Il y a des individus qui sont touchés par ce qu'on appelle communément la grâce dans le le verbiage qui s'emporte. Ce superlatif est trop souvent usité car la brutalité de ce monde nous a fait oublier ce que doit être l'élégance, le raffinement, le romantisme. Il y a 20 ans de cela, un Suédois rendait le monde meilleur avec son premier disque « Whiskey » et n'a depuis jamais cessé son combat de sape. Crooner audacieux, il a tout au long de sa carrière mis en avant son amour pour le jazz combiné à des influences trip-hop et électroniques en trompant son monde. Longtemps ses mélodies de dentelles nous l'ont fait apparaître pour le crooner charmeur qu'il n'est pas. A l'instar de son modèle de toujours Chet Baker, Jay Jay Johanson est de ceux qui jouent de ce sentiment pour tromper la timidité, conscient que le dénuement est la tenue des grands. De ceux qui subtilement tendent à redéfinir le beau, à rendre les gentils plus gentils et les amoureux plus amoureux. La France l'a adopté immédiatement, ce mélange d'exigence et de classe folle nous envoyant certainement à notre propre patrimoine culturel qu'on tend à fantasmer. En 2017 Jay Jay est de retour avec son onzième album, ou le piano redevient l'instrument phare de ses vagues à l'âme.

Bumpkin Island

Trip pop / Choeurs collégiaux / Tribu

La musique est parfois déclinée en saison. Souvent on qualifie les groupes arpentant ces terrains aux modes éphémères, à ceux qui ne passent justement pas ces quart temps. Bumpkin Island déroge à cette maxime. Si leur mélancolie évoque instantanément l'hiver, leur son permet de l'arpenter au mieux et de nous rappeler ses plus belles heures les premiers solstices retrouvés.
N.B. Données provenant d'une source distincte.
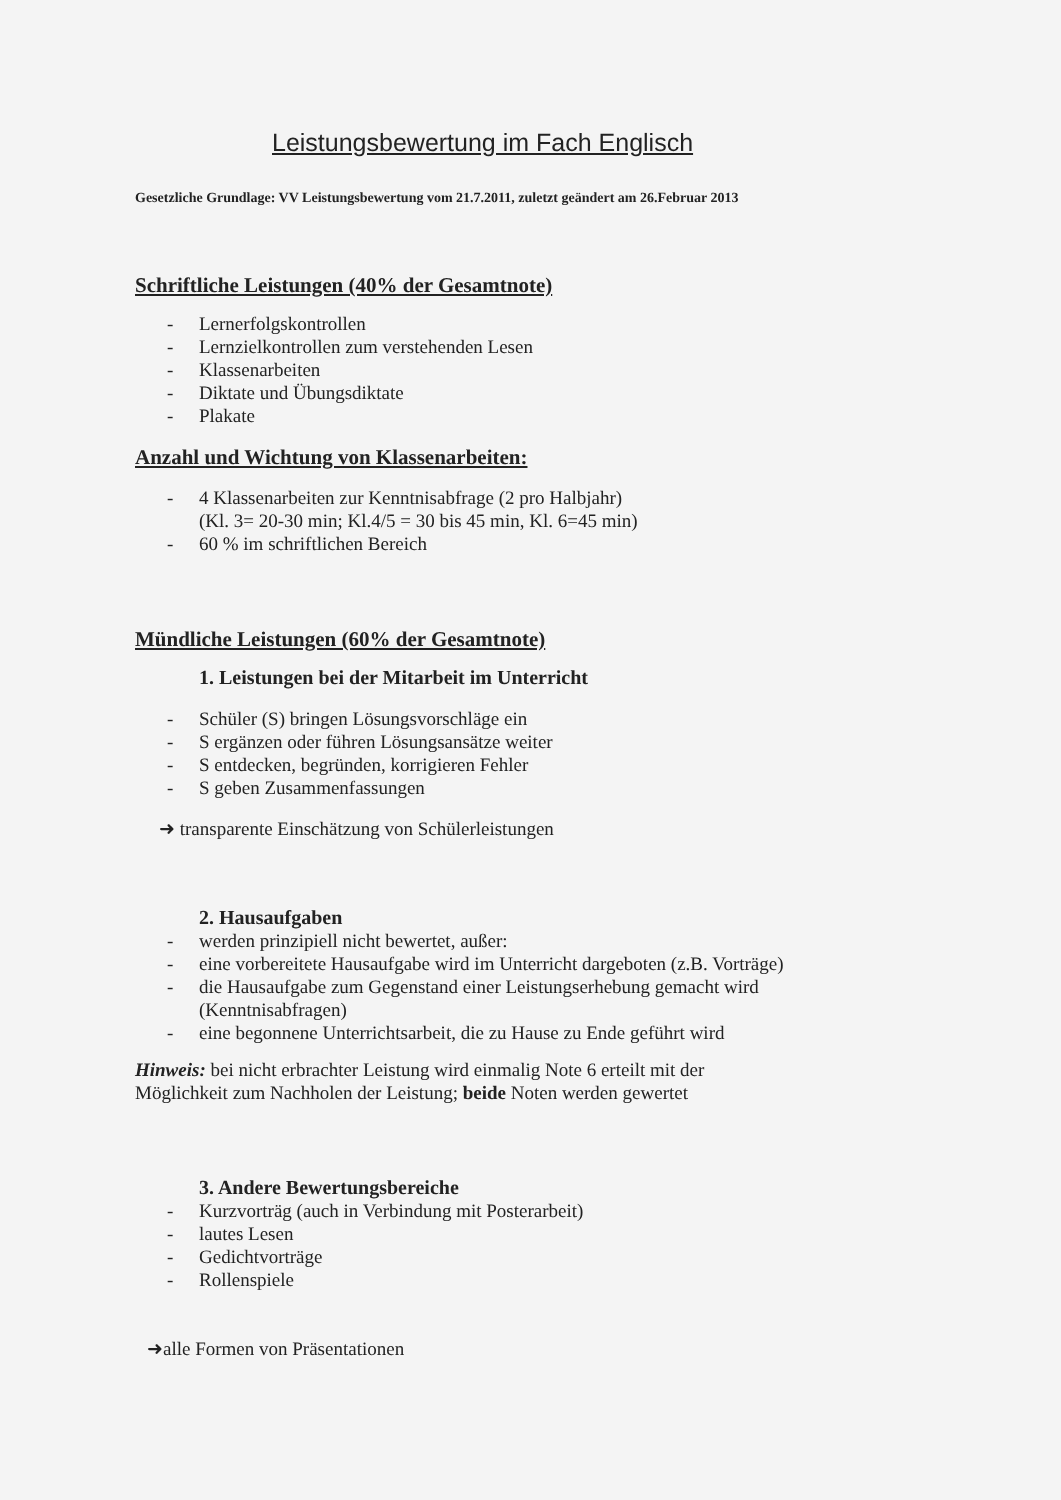Leistungsbewertung im Fach Englisch
Gesetzliche Grundlage: VV Leistungsbewertung vom 21.7.2011, zuletzt geändert am 26.Februar 2013
Schriftliche Leistungen (40% der Gesamtnote)
- Lernerfolgskontrollen
- Lernzielkontrollen zum verstehenden Lesen
- Klassenarbeiten
- Diktate und Übungsdiktate
- Plakate
Anzahl und Wichtung von Klassenarbeiten:
- 4 Klassenarbeiten zur Kenntnisabfrage (2 pro Halbjahr)
(Kl. 3= 20-30 min; Kl.4/5 = 30 bis 45 min, Kl. 6=45 min)
- 60 % im schriftlichen Bereich
Mündliche Leistungen (60% der Gesamtnote)
1. Leistungen bei der Mitarbeit im Unterricht
- Schüler (S) bringen Lösungsvorschläge ein
- S ergänzen oder führen Lösungsansätze weiter
- S entdecken, begründen, korrigieren Fehler
- S geben Zusammenfassungen
➜ transparente Einschätzung von Schülerleistungen
2. Hausaufgaben
- werden prinzipiell nicht bewertet, außer:
- eine vorbereitete Hausaufgabe wird im Unterricht dargeboten (z.B. Vorträge)
- die Hausaufgabe zum Gegenstand einer Leistungserhebung gemacht wird
(Kenntnisabfragen)
- eine begonnene Unterrichtsarbeit, die zu Hause zu Ende geführt wird
Hinweis: bei nicht erbrachter Leistung wird einmalig Note 6 erteilt mit der
Möglichkeit zum Nachholen der Leistung; beide Noten werden gewertet
3. Andere Bewertungsbereiche
- Kurzvorträg (auch in Verbindung mit Posterarbeit)
- lautes Lesen
- Gedichtvorträge
- Rollenspiele
➜alle Formen von Präsentationen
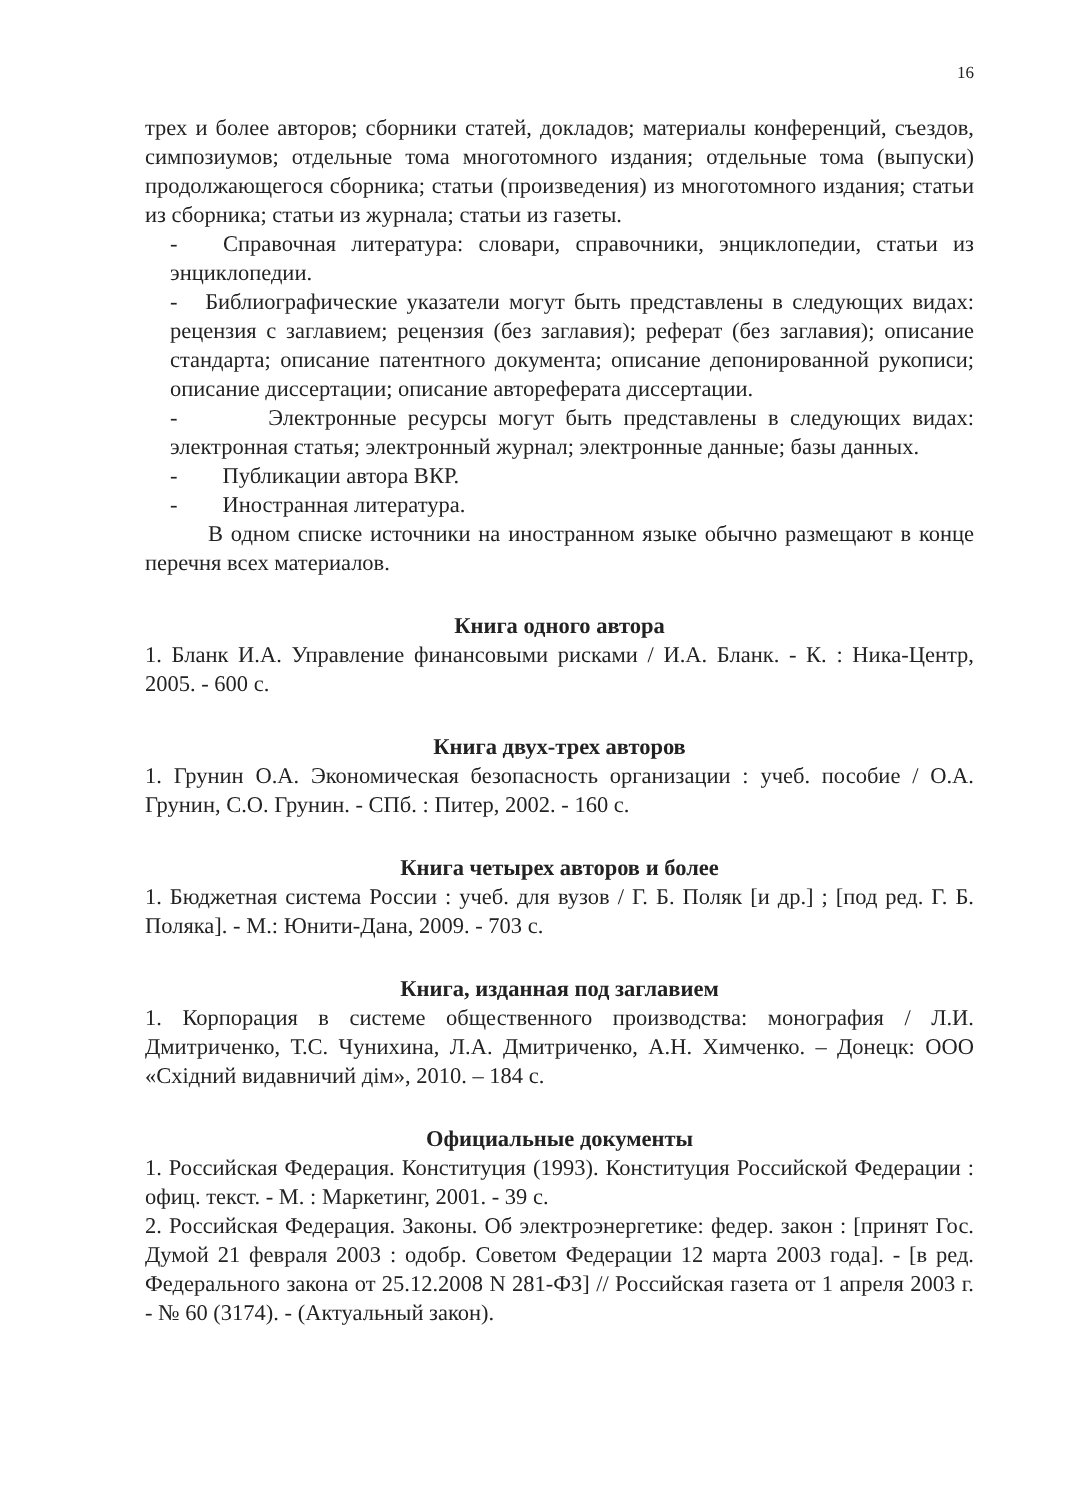16
трех и более авторов; сборники статей, докладов; материалы конференций, съездов, симпозиумов; отдельные тома многотомного издания; отдельные тома (выпуски) продолжающегося сборника; статьи (произведения) из многотомного издания; статьи из сборника; статьи из журнала; статьи из газеты.
- Справочная литература: словари, справочники, энциклопедии, статьи из энциклопедии.
- Библиографические указатели могут быть представлены в следующих видах: рецензия с заглавием; рецензия (без заглавия); реферат (без заглавия); описание стандарта; описание патентного документа; описание депонированной рукописи; описание диссертации; описание автореферата диссертации.
- Электронные ресурсы могут быть представлены в следующих видах: электронная статья; электронный журнал; электронные данные; базы данных.
- Публикации автора ВКР.
- Иностранная литература.
В одном списке источники на иностранном языке обычно размещают в конце перечня всех материалов.
Книга одного автора
1. Бланк И.А. Управление финансовыми рисками / И.А. Бланк. - К. : Ника-Центр, 2005. - 600 с.
Книга двух-трех авторов
1. Грунин О.А. Экономическая безопасность организации : учеб. пособие / О.А. Грунин, С.О. Грунин. - СПб. : Питер, 2002. - 160 с.
Книга четырех авторов и более
1. Бюджетная система России : учеб. для вузов / Г. Б. Поляк [и др.] ; [под ред. Г. Б. Поляка]. - М.: Юнити-Дана, 2009. - 703 с.
Книга, изданная под заглавием
1. Корпорация в системе общественного производства: монография / Л.И. Дмитриченко, Т.С. Чунихина, Л.А. Дмитриченко, А.Н. Химченко. – Донецк: ООО «Східний видавничий дім», 2010. – 184 с.
Официальные документы
1. Российская Федерация. Конституция (1993). Конституция Российской Федерации : офиц. текст. - М. : Маркетинг, 2001. - 39 с.
2. Российская Федерация. Законы. Об электроэнергетике: федер. закон : [принят Гос. Думой 21 февраля 2003 : одобр. Советом Федерации 12 марта 2003 года]. - [в ред. Федерального закона от 25.12.2008 N 281-ФЗ] // Российская газета от 1 апреля 2003 г. - № 60 (3174). - (Актуальный закон).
Musique aventureuse de la grande Ours Rennaise ; on aurait trop vite tort de les classer dans la case de la cérébralité. Si le son de ce combo évoquait dans un premier temps clairement l'école « Sigur Ros », les nouvelles compositions densifiées par le mix de Thomas Poli ont participé à changé l'identité même de la formation. Celle-ci lorgne désormais autant vers la folk amplifiée qu'un trip hop musclé à l'électronique ou l'illumination provient moins de l'aurore boréale que des échappées de trompette et de cette voix lead féminine annonciatrice de mille magnifiques tempêtes mélodiques. Les Bumpkin ont ce caractère rassurant même dans la noirceur car c'est un sentiment de famille qui ressort inlassablement. Belle à voir jouer, resserrée et à l'écoute de ses comparses ; cette appropriation des codes de la musique indé de ces 20 dernières années est tout sauf un patchwork mais un tribut collectif et mélodique des émotions protectrices.